University of Texas at Austin Group, Air Force Incorporate Social Networking into Training Course
March 24, 2009
AUSTIN, Texas — University and military researchers are proposing new approaches for Air Force leadership and teamwork training at the Squadron Officer School (SOS) at Maxwell Air Force Base in Alabama.
The University of Texas at Austin partnered with Air Education and Training Command (AETC) and the Air University (AU) to produce a "blended learning" model that incorporates information technologies such as cell phones and social networking. The model maximizes the learning experience while offering potential for significant savings in cost and time.
Researchers examined SOS as a case study for determining the right mix of live, virtual and constructive simulations for education and training. They proposed 12 recommendations to enhance learning in SOS in a report, "A Proposed Method for Converting Squadron Officer School into a Blended-Learning Course with Live, Virtual and Constructive Simulations" (PDF).
"Blended learning is about embedding social and professional networking when you learn," said Col. Glenn Hover, AETC Future Learning Division deputy chief. "We are getting on board with the way of the future for young minds who are already using these means to study and learn in the current environment. The goal being: building a network of Department of Defense leaders 'linked' throughout their careers."
AETC leaders believe applications such as e-mail, Facebook, chat rooms and smart phones can help SOS students get to know each other and engage in the course without leaving their home station on a temporary duty assignment.
"For an airman who can take blended learning courses from home station, time is saved to remain with families, to maintain duties on base and to have access to the leadership training sooner, as opposed to waiting until coming in residence," said Sheilagh O'Hare, a University XXI researcher and co-author of the report.
Part of the model is dedicated to converting the 1,000 pages of reading and five tests required to complete SOS in correspondence to a more interactive online model, O'Hare said.
However, it lacks face-to-face collaboration with fellow students. For that, students will be expected to attend a portion of the course offered in-residence at Maxwell. While in-residence slots remain competitive among Air Force captains with four to seven years of service, this model promises to serve more students, especially those in the National Guard and Reserve.

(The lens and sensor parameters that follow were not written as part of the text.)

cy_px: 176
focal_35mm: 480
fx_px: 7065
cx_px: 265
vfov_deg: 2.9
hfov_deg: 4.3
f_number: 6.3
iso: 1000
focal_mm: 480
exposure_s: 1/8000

"With chat rooms, forums and other collaboration tools, students can be brought together online now, providing them with initial leadership experiences per course guidance, rather than whenever student slots at Maxwell open up," said Michael Mayrath, a co-author of the paper and a Ph.D. student in education psychology. "For the Air Force, having airmen who engage in leadership education and practical application sooner than later should mean the Air Force as a whole benefits."
In order to make blended learning a reality for SOS and other students attending AU schools, such as Air Command and Staff College, one recommendation is to start a pilot course using volunteers already enrolled in SOS.

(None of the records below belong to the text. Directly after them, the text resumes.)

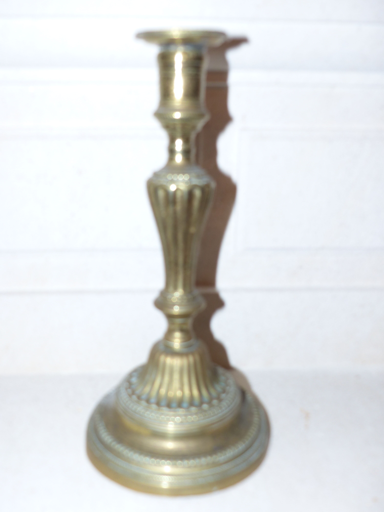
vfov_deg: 55.4
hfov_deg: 42.9
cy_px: 256
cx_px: 192
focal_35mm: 33
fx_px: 488
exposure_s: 1/60
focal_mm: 5.9
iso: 100
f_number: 2.8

"Teams of experts are already meeting on a regular basis at AU to discuss implementation techniques," Hover said. "UT has provided us with a template to follow. Now it's up to our AETC and AU training and education professionals to lead the efforts of integrating these highly interactive and social learning technologies into Air Force professional military education."
Through collaborative efforts of university and military researchers, these studies also afford opportunities for graduate students to publish their body of work and gain valuable experience before entering into different careers, said Aubrey White, principal investigator for the University XXI program.
"It's no doubt this study has provided an incredible investment for the Air Force and the next generation of officers and educators," Hover said.